1. ## Factor ring

Let I = <x^2 + 5x +6> = {(x^2 + 5x+6) *f| f in Q[x]} Does the factor ring Q[x]/I have any zero divisors?
Clearly, x^2 +5x+6 is not irreducible as it equals (x+2)(x+3), thus Q[x]/I is not a field, however I am having difficulty showing whether or not it is an integral domain.
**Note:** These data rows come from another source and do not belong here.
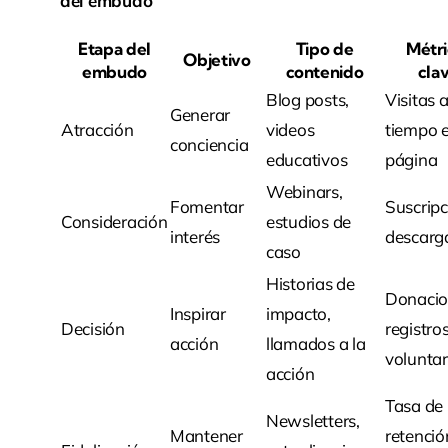
del embudo
Etapa del
Tipo de
Métri
Objetivo
embudo
contenido
cla
Blog posts,
Visitas al
Generar
Atracción
videos
tiempo 
conciencia
educativos
página
Webinars,
Fomentar
Suscripc
Consideración
estudios de
interés
descarg
caso
Historias de
Donacio
Inspirar
impacto,
Decisión
registro
acción
llamados a la
voluntar
acción
Tasa de
Newsletters,
Mantener
retenció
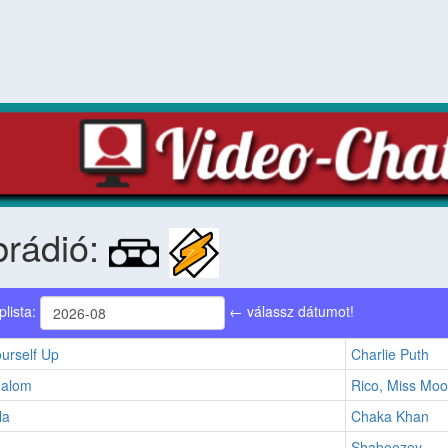
brádió:
plista:
← válassz dátumot!
urself Up
Charlie Puth
alom
Rico, Miss Mo
la
Chaka Khan
Shaboozey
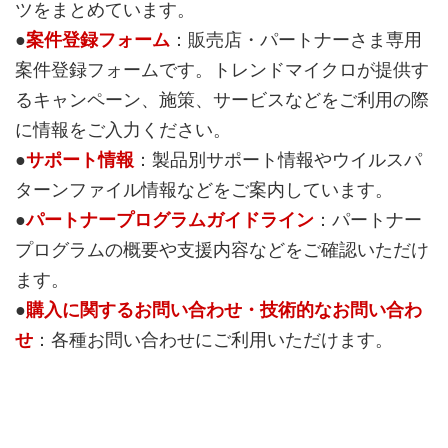
ツをまとめています。
●
案件登録フォーム
：販売店・パートナーさま専用
案件登録フォームです。トレンドマイクロが提供す
るキャンペーン、施策、サービスなどをご利用の際
に情報をご入力ください。
●
サポート情報
：製品別サポート情報やウイルスパ
ターンファイル情報などをご案内しています。
●
パートナープログラムガイドライン
：パートナー
プログラムの概要や支援内容などをご確認いただけ
ます。
●
購入に関するお問い合わせ・技術的なお問い合わ
せ
：各種お問い合わせにご利用いただけます。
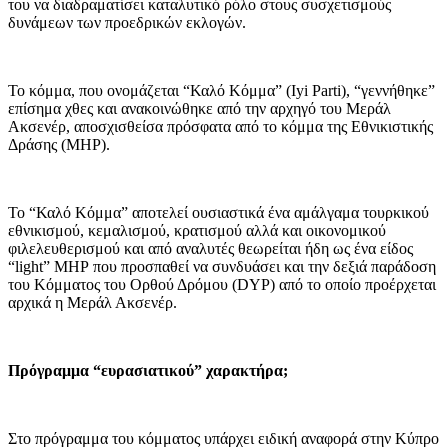
του να διαδραματίσει καταλυτικό ρόλο στους συσχετισμούς
δυνάμεων των προεδρικών εκλογών.
Το κόμμα, που ονομάζεται “Καλό Κόμμα” (Iyi Parti), “γεννήθηκε”
επίσημα χθες και ανακοινώθηκε από την αρχηγό του Μεράλ
Ακσενέρ, αποσχισθείσα πρόσφατα από το κόμμα της Εθνικιστικής
Δράσης (ΜΗΡ).
Το “Καλό Κόμμα” αποτελεί ουσιαστικά ένα αμάλγαμα τουρκικού
εθνικισμού, κεμαλισμού, κρατισμού αλλά και οικονομικού
φιλελευθερισμού και από αναλυτές θεωρείται ήδη ως ένα είδος
“light” ΜΗΡ που προσπαθεί να συνδυάσει και την δεξιά παράδοση
του Κόμματος του Ορθού Δρόμου (DYP) από το οποίο προέρχεται
αρχικά η Μεράλ Ακσενέρ.
Πρόγραμμα “ευρασιατικού” χαρακτήρα;
Στο πρόγραμμα του κόμματος υπάρχει ειδική αναφορά στην Κύπρο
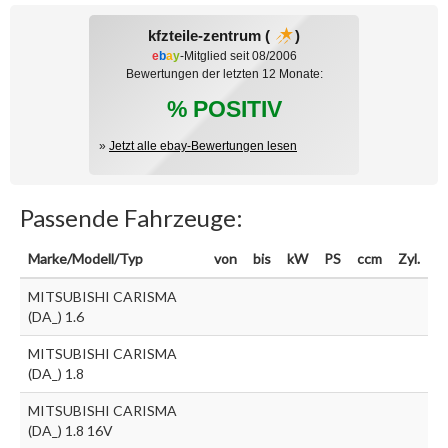
kfzteile-zentrum (
)
e
b
a
y
-Mitglied seit 08/2006
Bewertungen der letzten 12 Monate:
% POSITIV
»
Jetzt alle ebay-Bewertungen lesen
Passende Fahrzeuge:
Marke/Modell/Typ
von
bis
kW
PS
ccm
Zyl.
MITSUBISHI CARISMA
(DA_) 1.6
MITSUBISHI CARISMA
(DA_) 1.8
MITSUBISHI CARISMA
(DA_) 1.8 16V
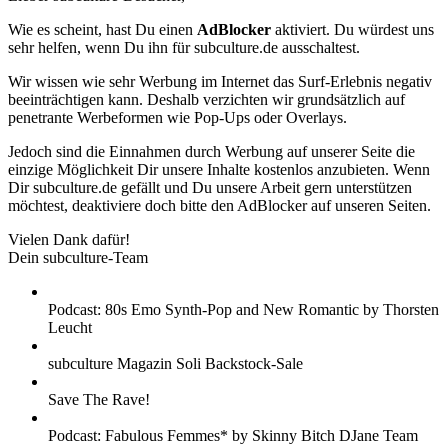
Wie es scheint, hast Du einen
AdBlocker
aktiviert. Du würdest uns
sehr helfen, wenn Du ihn für subculture.de ausschaltest.
Wir wissen wie sehr Werbung im Internet das Surf-Erlebnis negativ
beeinträchtigen kann. Deshalb verzichten wir grundsätzlich auf
penetrante Werbeformen wie Pop-Ups oder Overlays.
Jedoch sind die Einnahmen durch Werbung auf unserer Seite die
einzige Möglichkeit Dir unsere Inhalte kostenlos anzubieten. Wenn
Dir subculture.de gefällt und Du unsere Arbeit gern unterstützen
möchtest, deaktiviere doch bitte den AdBlocker auf unseren Seiten.
Vielen Dank dafür!
Dein subculture-Team
Podcast: 80s Emo Synth-Pop and New Romantic by Thorsten
Leucht
subculture Magazin Soli Backstock-Sale
Save The Rave!
Podcast: Fabulous Femmes* by Skinny Bitch DJane Team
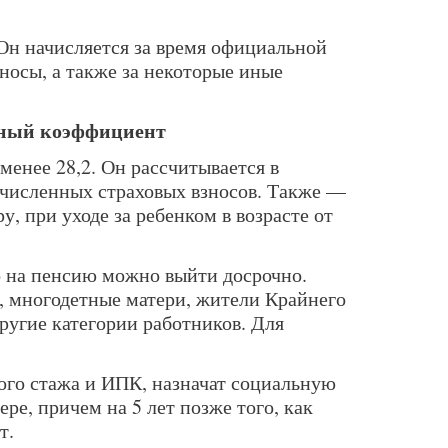
н начисляется за время официальной
зносы, а также за некоторые иные
ный коэффициент
менее 28,2. Он рассчитывается в
ечисленных страховых взносов. Также —
у, при уходе за ребенком в возрасте от
о на пенсию можно выйти досрочно.
р, многодетные матери, жители Крайнего
другие категории работников. Для
вого стажа и ИПК, назначат социальную
е, причем на 5 лет позже того, как
т.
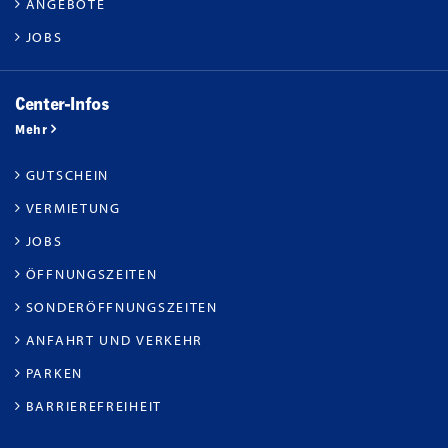
ANGEBOTE
JOBS
Center-Infos
Mehr
GUTSCHEIN
VERMIETUNG
JOBS
ÖFFNUNGSZEITEN
SONDERÖFFNUNGSZEITEN
ANFAHRT UND VERKEHR
PARKEN
BARRIEREFREIHEIT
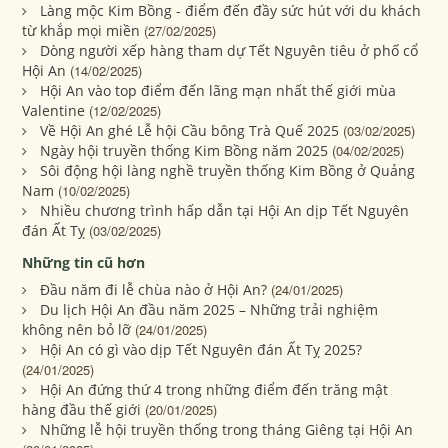
Làng mộc Kim Bồng - điểm đến đầy sức hút với du khách
từ khắp mọi miền
(27/02/2025)
Dòng người xếp hàng tham dự Tết Nguyên tiêu ở phố cổ
Hội An
(14/02/2025)
Hội An vào top điểm đến lãng mạn nhất thế giới mùa
Valentine
(12/02/2025)
Về Hội An ghé Lễ hội Cầu bông Trà Quế 2025
(03/02/2025)
Ngày hội truyền thống Kim Bồng năm 2025
(04/02/2025)
Sôi động hội làng nghề truyền thống Kim Bồng ở Quảng
Nam
(10/02/2025)
Nhiều chương trình hấp dẫn tại Hội An dịp Tết Nguyên
đán Ất Tỵ
(03/02/2025)
Những tin cũ hơn
Đầu năm đi lễ chùa nào ở Hội An?
(24/01/2025)
Du lịch Hội An đầu năm 2025 – Những trải nghiệm
không nên bỏ lỡ
(24/01/2025)
Hội An có gì vào dịp Tết Nguyên đán Ất Tỵ 2025?
(24/01/2025)
Hội An đứng thứ 4 trong những điểm đến trăng mật
hàng đầu thế giới
(20/01/2025)
Những lễ hội truyền thống trong tháng Giêng tại Hội An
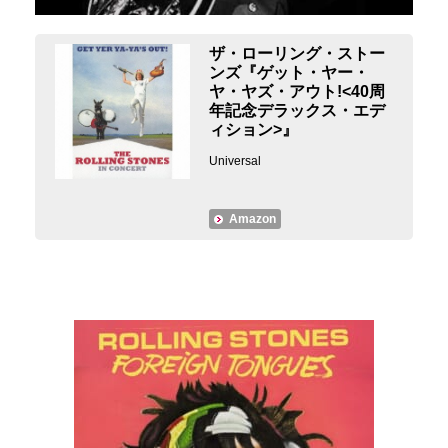
ザ・ローリング・ストー
ンズ『ゲット・ヤー・
ヤ・ヤズ・アウト!<40周
年記念デラックス・エデ
ィション>』
Universal
Amazon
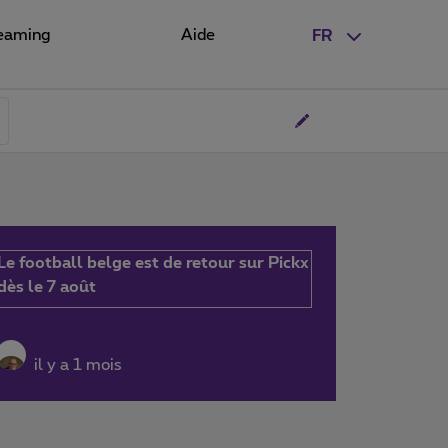
eaming
Aide
FR
Le football belge est de retour sur Pickx
dès le 7 août
il y a 1 mois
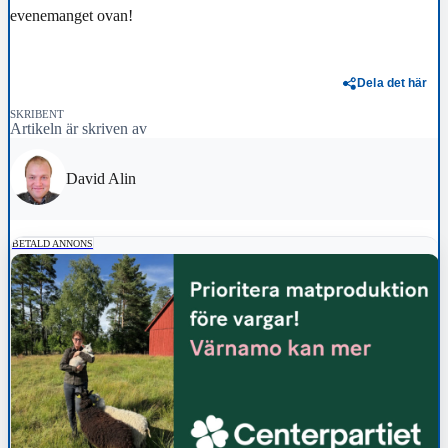
evenemanget ovan!
Dela det här
SKRIBENT
Artikeln är skriven av
David Alin
BETALD ANNONS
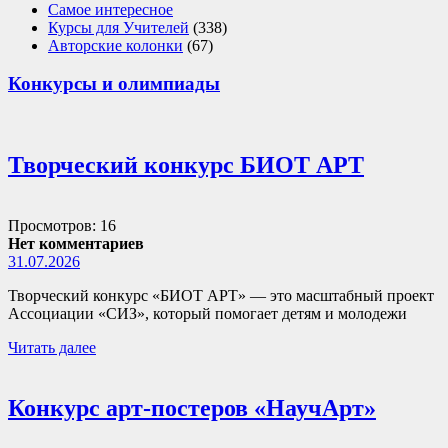
Самое интересное
Курсы для Учителей
(338)
Авторские колонки
(67)
Конкурсы и олимпиады
Творческий конкурс БИОТ АРТ
Просмотров: 16
Нет комментариев
31.07.2026
Творческий конкурс «БИОТ АРТ» — это масштабный проект
Ассоциации «СИЗ», который помогает детям и молодежи
Читать далее
Конкурс арт-постеров «НаучАрт»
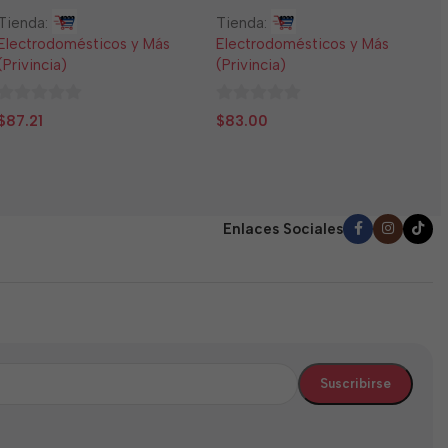
T
Tienda:
Tienda:
E
Electrodomésticos y Más
Electrodomésticos y Más
(
(Privincia)
(Privincia)
0
$
0
0
d
$
87.21
$
83.00
de
de
5
5
5
Enlaces Sociales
2. Originally Posted by Coda202

Let I = <x^2 + 5x +6> = {(x^2 + 5x+6) *f| f in Q[x]} Does the factor ring Q[x]/I have any zero divisors?
Clearly, x^2 +5x+6 is not irreducible as it equals (x+2)(x+3), thus Q[x]/I is not a field, however I am having difficulty showing whether or not it is an integral domain.
$\displaystyle (x+2 +I)(x+3 + I)=0$ and $\displaystyle x+2 +I \neq 0, \ x+3 + I \neq 0.$ so $\displaystyle x+2+I$ and $\displaystyle x+3 +I$ are zero divisors.

3. Originally Posted by Coda202
Let I = <x^2 + 5x +6> = {(x^2 + 5x+6) *f| f in Q[x]} Does the factor ring Q[x]/I have any zero divisors?
Clearly, x^2 +5x+6 is not irreducible as it equals (x+2)(x+3), thus Q[x]/I is not a field, however I am having difficulty showing whether or not it is an integral domain.
If $\displaystyle F_1,F_2$ are fields then $\displaystyle F_1\times F_2$ has zero divisors. In fact, all zero divisors are given by: $\displaystyle (a,0),(0,b)$ where $\displaystyle a\in F_1^{\times}, b\in F_2^{\times}$.

Notice that $\displaystyle x^2 + 5x+6 = (x+2)(x+3)$. Thus, by Chinese remainder theorem:
$\displaystyle \mathbb{Q}[x]/(x^2+5x+6) \simeq \mathbb{Q}[x]/(x+2) \times \mathbb{Q}[x]/(x+3)\simeq \mathbb{Q}\times \mathbb{Q}$
As you can see the RHS has many many zero divisors.